Intraoperatively, careful inspection of the cyst wall has to be done to see for the presence of CBC. These can be demonstrated by keeping a dry pad on the cyst’s inner surface, applying gentle pressure on the gallbladder, intraoperative cholangiography, methylene blue injection, saline injection, and indocyanine green injection through the cystic duct. As these dyes stain the surface, these can mask the additional leaks [ref. 10]. Hence few have used propofol injection intraoperatively into the cystic duct or bile duct to detect a biliary leak [ref. 11]. This is based on the White test using a fat emulsion to detect bile leakage, as the emulsion will be easily recognized and easily removed without misleading tissue staining [ref. 10]. CBC is usually sutured if they are small. The presence of large communication may need hepaticojejunostomy. We injected propofol through the cystic duct after cholecystectomy, demonstrating CBC clearly, and all the leaks were primarily sutured.

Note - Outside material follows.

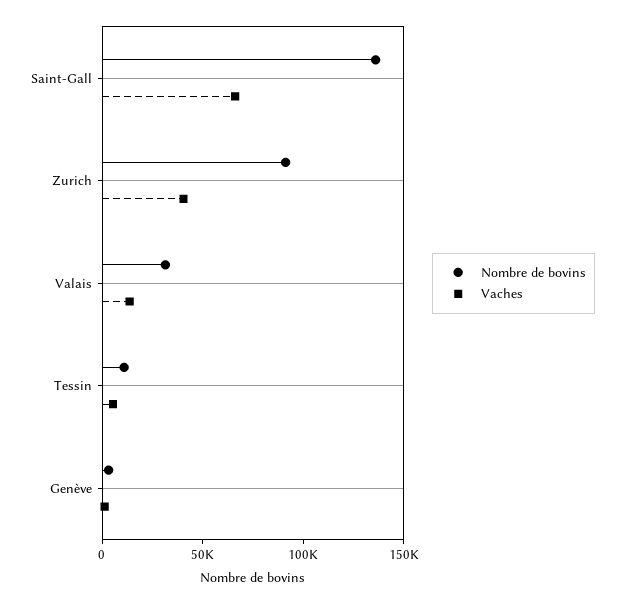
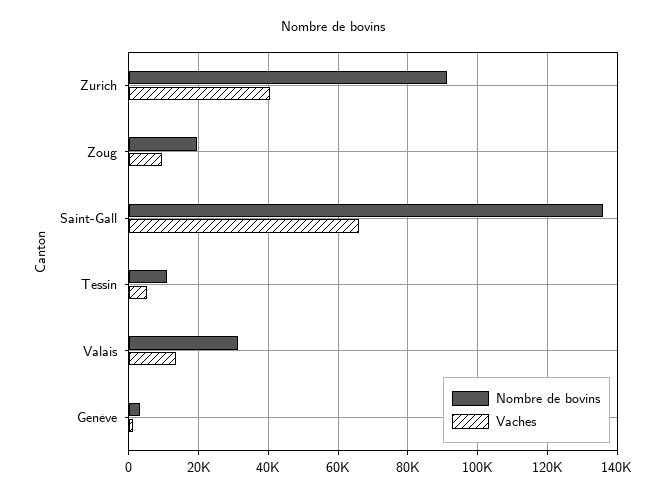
Nombre de bovins, Zoug: none -> 20000
Vaches, Zoug: none -> 10000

If HHC forms fistula with bowel, the treatment depends will on the site and size of the fistula. There are case reports in the literature where a cyst with colonic fistula was treated by resection, or by creating stoma at the fistula site or by primary closure [ref. 12]. If the cyst has communication with the duodenum or stomach, treatment options include primary closure of the fistula with an omental patch, duodenal diverticulization, or pyloric exclusion. We did primary closure of the duodenal fistula with an omental patch.
Conclusions
HHC can be of varying size, and patients may present later with complications. Infected HHC will lose its imaging characteristics, and it may not be easy to diagnose by imaging. The presence of air in the cyst is highly suggestive of fistulization with the bowel. There may be an elevation in the CA19-9 and CEA within the cystic fluid once CBC is established, creating confusion in the diagnosis with other diseases like MCN-L of liver or IPMN-B. Propofol can be used intraoperatively to check for CBC, as other dyes may stain the surface and mask other leaks. The presence of air in the gallbladder does not necessarily indicate communication of the cyst with the gallbladder. To the best of our knowledge, this is the first case of HHC in the literature having air in the gallbladder, which must have entered through the CBC of the HHC once the duodenal fistulization was established, and the surgeon should be aware of such a possibility.